• **TASK GOAL**
Starting at the line below that contains "d’accès tels que" and ending at the line that contains "déficitaires de schizophrénie, qui", retype each line exactly as it stands, but omit the pictures.
──────────────────────────────
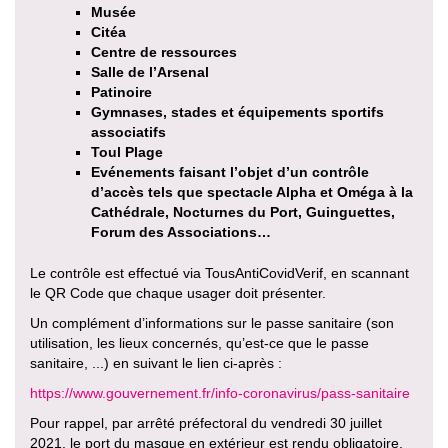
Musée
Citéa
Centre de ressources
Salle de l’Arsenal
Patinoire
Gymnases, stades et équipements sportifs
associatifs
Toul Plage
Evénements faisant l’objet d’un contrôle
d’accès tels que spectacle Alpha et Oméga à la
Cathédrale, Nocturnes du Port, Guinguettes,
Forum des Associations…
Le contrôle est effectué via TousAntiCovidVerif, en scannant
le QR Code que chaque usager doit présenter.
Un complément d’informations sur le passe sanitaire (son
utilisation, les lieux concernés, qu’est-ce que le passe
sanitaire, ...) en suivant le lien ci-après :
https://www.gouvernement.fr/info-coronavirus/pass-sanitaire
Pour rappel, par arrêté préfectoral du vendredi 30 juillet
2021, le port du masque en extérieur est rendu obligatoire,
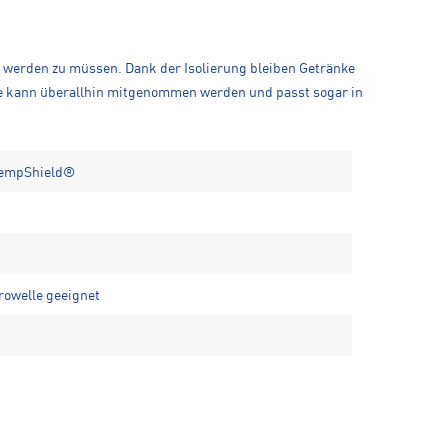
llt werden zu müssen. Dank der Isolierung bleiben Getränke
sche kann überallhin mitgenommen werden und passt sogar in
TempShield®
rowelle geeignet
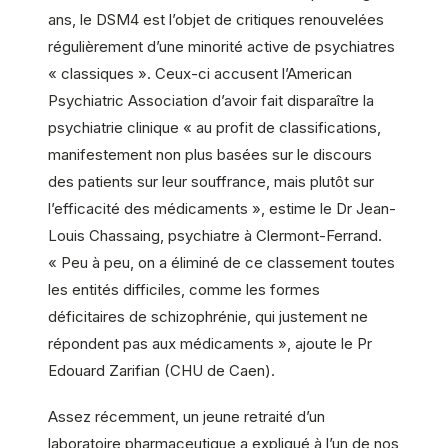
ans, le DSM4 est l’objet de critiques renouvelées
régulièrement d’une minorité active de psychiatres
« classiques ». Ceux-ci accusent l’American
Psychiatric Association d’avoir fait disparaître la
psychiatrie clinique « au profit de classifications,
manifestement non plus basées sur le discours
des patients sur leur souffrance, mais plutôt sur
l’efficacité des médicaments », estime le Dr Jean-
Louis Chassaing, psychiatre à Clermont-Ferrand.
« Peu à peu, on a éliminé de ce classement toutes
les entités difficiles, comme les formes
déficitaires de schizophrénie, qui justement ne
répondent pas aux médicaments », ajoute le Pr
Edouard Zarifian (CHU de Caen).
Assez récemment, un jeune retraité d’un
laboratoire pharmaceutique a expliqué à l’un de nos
──────────────────────────────
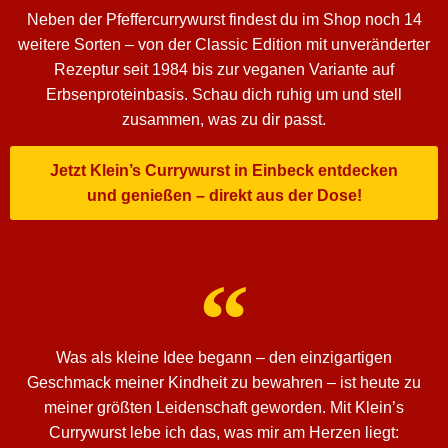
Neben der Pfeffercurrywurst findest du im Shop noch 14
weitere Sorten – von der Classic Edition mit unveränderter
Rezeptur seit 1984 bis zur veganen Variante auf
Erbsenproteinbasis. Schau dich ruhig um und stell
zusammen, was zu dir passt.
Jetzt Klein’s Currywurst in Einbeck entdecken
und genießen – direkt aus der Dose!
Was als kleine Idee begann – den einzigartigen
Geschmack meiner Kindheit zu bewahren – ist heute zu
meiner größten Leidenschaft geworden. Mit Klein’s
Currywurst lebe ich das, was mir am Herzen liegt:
──────────────────────────────
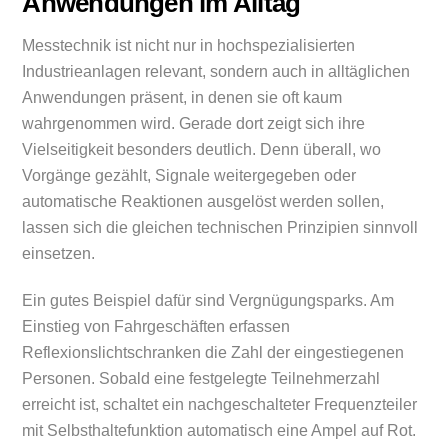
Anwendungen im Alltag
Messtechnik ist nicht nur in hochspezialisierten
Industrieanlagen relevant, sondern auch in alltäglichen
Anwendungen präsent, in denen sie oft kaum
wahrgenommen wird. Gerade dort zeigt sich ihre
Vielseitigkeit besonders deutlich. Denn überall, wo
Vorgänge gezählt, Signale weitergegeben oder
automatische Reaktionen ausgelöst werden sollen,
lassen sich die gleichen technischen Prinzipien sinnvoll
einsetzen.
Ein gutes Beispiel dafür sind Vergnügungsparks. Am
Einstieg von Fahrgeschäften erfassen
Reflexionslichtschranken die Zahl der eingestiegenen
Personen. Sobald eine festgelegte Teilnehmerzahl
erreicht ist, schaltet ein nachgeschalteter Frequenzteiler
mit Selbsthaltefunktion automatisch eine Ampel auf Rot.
──────────────────────────────
• **TASK RESPONSE**
d’accès tels que spectacle Alpha et Oméga à la
Cathédrale, Nocturnes du Port, Guinguettes,
Forum des Associations…
Le contrôle est effectué via TousAntiCovidVerif, en scannant
le QR Code que chaque usager doit présenter.
Un complément d’informations sur le passe sanitaire (son
utilisation, les lieux concernés, qu’est-ce que le passe
sanitaire, ...) en suivant le lien ci-après :
https://www.gouvernement.fr/info-coronavirus/pass-sanitaire
Pour rappel, par arrêté préfectoral du vendredi 30 juillet
2021, le port du masque en extérieur est rendu obligatoire,
llt werden zu müssen. Dank der Isolierung bleiben Getränke
sche kann überallhin mitgenommen werden und passt sogar in
TempShield®
rowelle geeignet
ans, le DSM4 est l’objet de critiques renouvelées
régulièrement d’une minorité active de psychiatres
« classiques ». Ceux-ci accusent l’American
Psychiatric Association d’avoir fait disparaître la
psychiatrie clinique « au profit de classifications,
manifestement non plus basées sur le discours
des patients sur leur souffrance, mais plutôt sur
l’efficacité des médicaments », estime le Dr Jean-
Louis Chassaing, psychiatre à Clermont-Ferrand.
« Peu à peu, on a éliminé de ce classement toutes
les entités difficiles, comme les formes
déficitaires de schizophrénie, qui justement ne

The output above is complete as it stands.